For years and years researchers have marveled in front of the quality and the longevity of ancient roman concrete. The concrete has been in contact with the sea for more than 2,000 years and the erosion is minimal compared to our modern concrete.
What was ancient roman concrete made of?
The mystery has almost been solved by scientists, who have realized that ancient roman concrete is not only more durable, but it also becomes stronger in time.
Research made so far
The geologist Marie Jackson, from the University of Utah has been studying roman concrete over many years and with her research team, they managed to find out how this concrete solidifies in time. Portland cement is the major ingredient in modern concrete (silica, sand, limestone, chalk, clay). This ingredient (chunks of rock and sand) are mixed to become inert so as to prevent cracks, but at the same time causing erosion over time.
How does roman cement work?
On the contrary, ancient roman concrete was made out of volcanic ash, lime, seawater, the tuff rocks (deposits of volcanic ash). The latter ingredient mixed with the mortar made the roman cement one of the most durable types of cement over time and natural conditions.
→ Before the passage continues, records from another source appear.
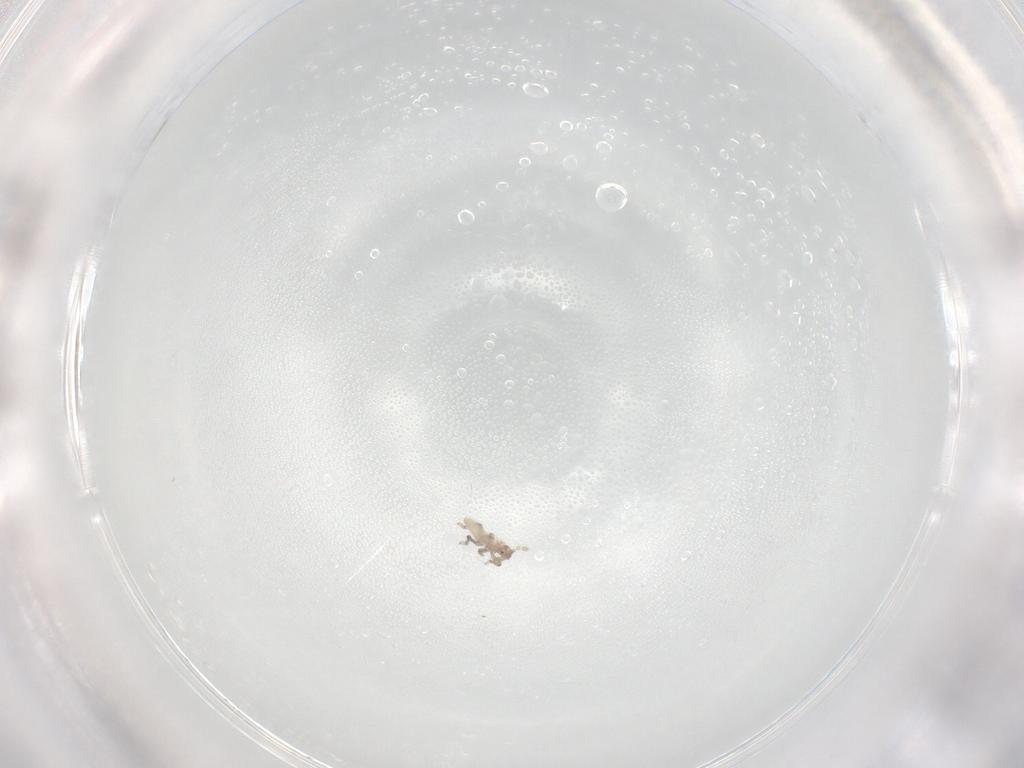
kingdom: Animalia
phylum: Arthropoda
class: Insecta
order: Hemiptera
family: Aphididae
To prove their research, Mari Jackson and her team gathered roman marine concrete samples from different Italian ports. These samples were extracted with the help of an electron microscope, then they were drilled down using X-ray microdiffraction and Raman spectroscopy. The method used to gather samples is very advanced and they were able to name and tag all the grains used to make the ancient concrete.
Another interesting finding of this research team was the presence of aluminous tubermorite, which is a silica-based mineral growing inside the ancient concrete because of its contact with sea water.